# Ads



## Shelby33

I don't know if it's only me but everytime I try to scroll by the ads for Net-A-Porter or Sacs my phone just freezes for about a minute. Does this happen to anyone else when you are reading threads?


----------



## missfashion92

no but try to clean cache data of your browser and try again


----------



## Shelby33

missfashion92 said:


> no but try to clean cache data of your browser and try again


I did do that, but I was still getting hung up on them. The past few days has been better though. 
Thank you!


----------



## Cosmopolitan

I have a new iPhone and a new iPad purchased during the summer and they are running the latest iOS 15. Whenever I am on tPF for more than 15 minutes or so, the back of both devices actually get hot to the touch. I suspect it has something to do with all the personalized ads trying to load. However I don’t have this problem on any other websites that are ad and graphic heavy. I completely respect the fact that tPF needs the support of ad revenue and I’m not questioning that. But it seems like something technically is off and tPF is overheating my devices and presumably damaging my batteries. Anyone have advice on how to alleviate this issue? Is there a change I should make in my iPhone/iPad settings @Vlad?


----------



## fsadeli

I have the same problem, everytime I browse through tpf my iphone overheats so quickly! Anyway to resolve this issue?


----------



## Swanky

How odd, I don't notice that on my Iphone.  Which iPhone do you have?


----------



## Vlad

fsadeli said:


> I have the same problem, everytime I browse through tpf my iphone overheats so quickly! Anyway to resolve this issue?

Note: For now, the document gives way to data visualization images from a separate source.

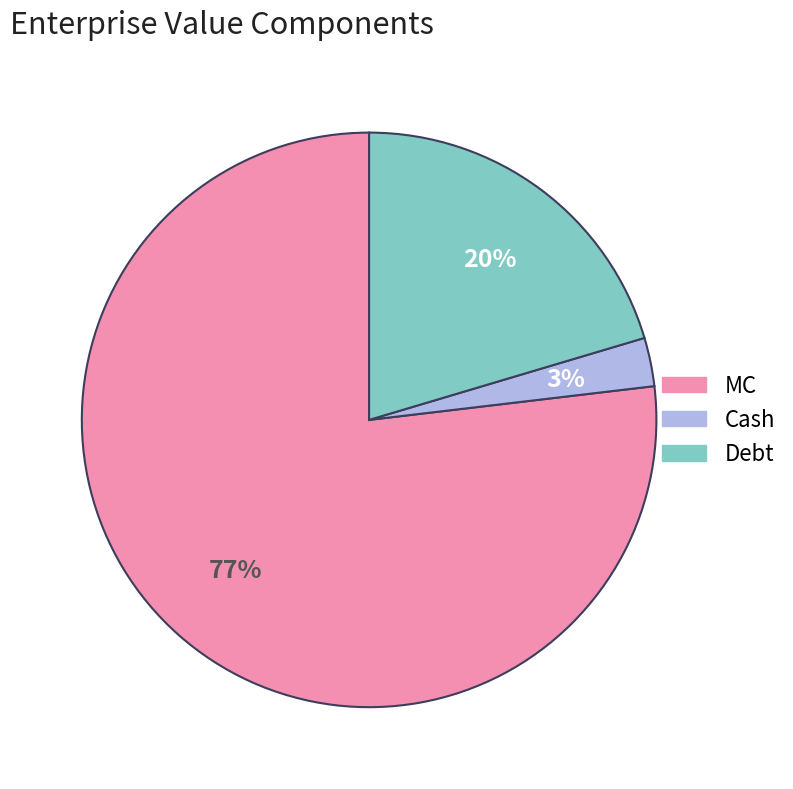

What is the majority slice?

MC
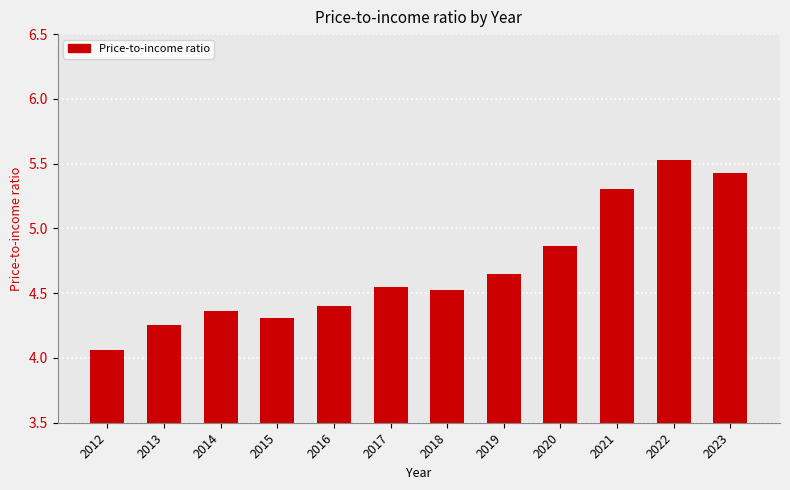

At which label is the value closest to 4?

2012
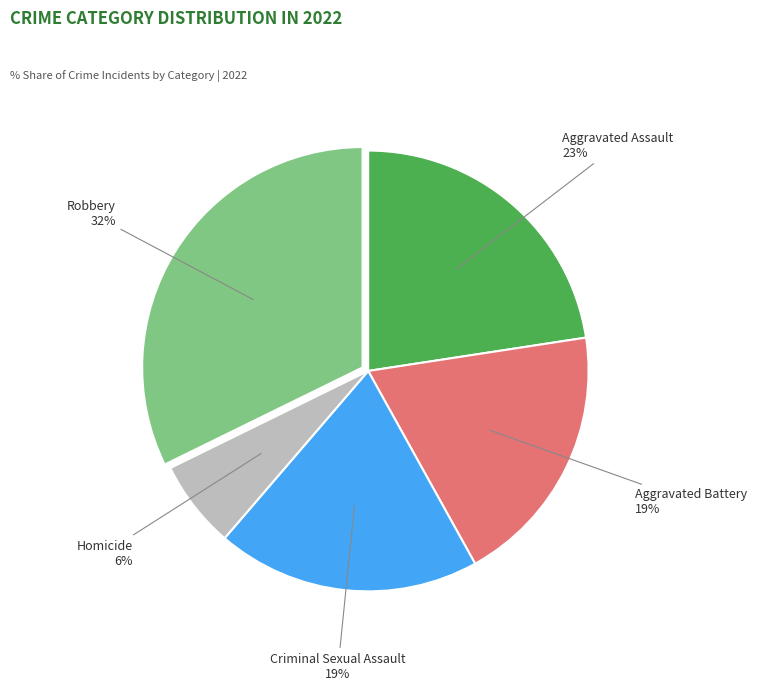

To the nearest percent, what portion does Robbery represent?

32%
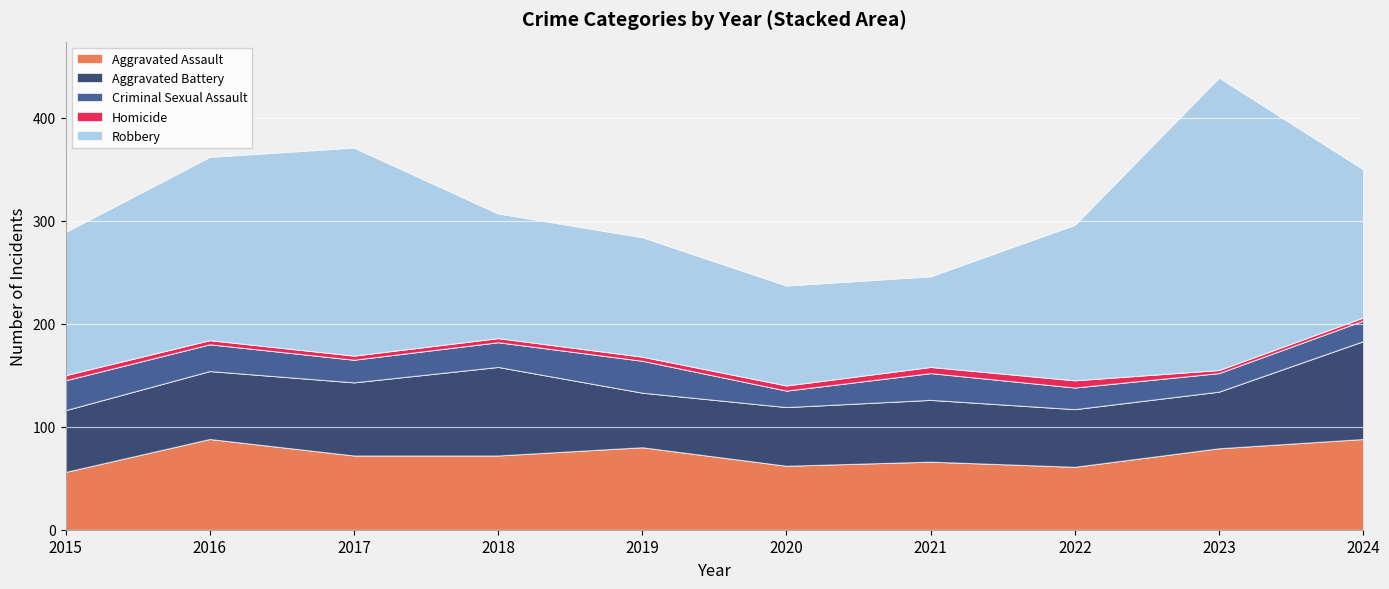

True or false: Robbery and Criminal Sexual Assault intersect in this chart.

False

Interesting, let me bring this up with our ad network. Which phone do you have?


----------



## fsadeli

Vlad said:


> Interesting, let me bring this up with our ad network. Which phone do you have?


Iphone  thanks Vlad!


----------



## Swanky

fsadeli said:


> Iphone  thanks Vlad!



Which iPhone?


----------



## Vlad

fsadeli said:


> Iphone  thanks Vlad!



I second @Swanky, which version of iPhone?


----------



## fsadeli

I used Iphone 11 pro max, and now iphone 13, both are overheated when browsing purse forum site.


----------



## Vlad

Cosmopolitan said:


> I have a new iPhone and a new iPad purchased during the summer and they are running the latest iOS 15. Whenever I am on tPF for more than 15 minutes or so, the back of both devices actually get hot to the touch. I suspect it has something to do with all the personalized ads trying to load. However I don’t have this problem on any other websites that are ad and graphic heavy. I completely respect the fact that tPF needs the support of ad revenue and I’m not questioning that. But it seems like something technically is off and tPF is overheating my devices and presumably damaging my batteries. Anyone have advice on how to alleviate this issue? Is there a change I should make in my iPhone/iPad settings @Vlad?





fsadeli said:


> I have the same problem, everytime I browse through tpf my iphone overheats so quickly! Anyway to resolve this issue?



I just learned of a hotfix that addresses this very behavior. I have implemented it and your iOS devices should no longer be affected by this.


----------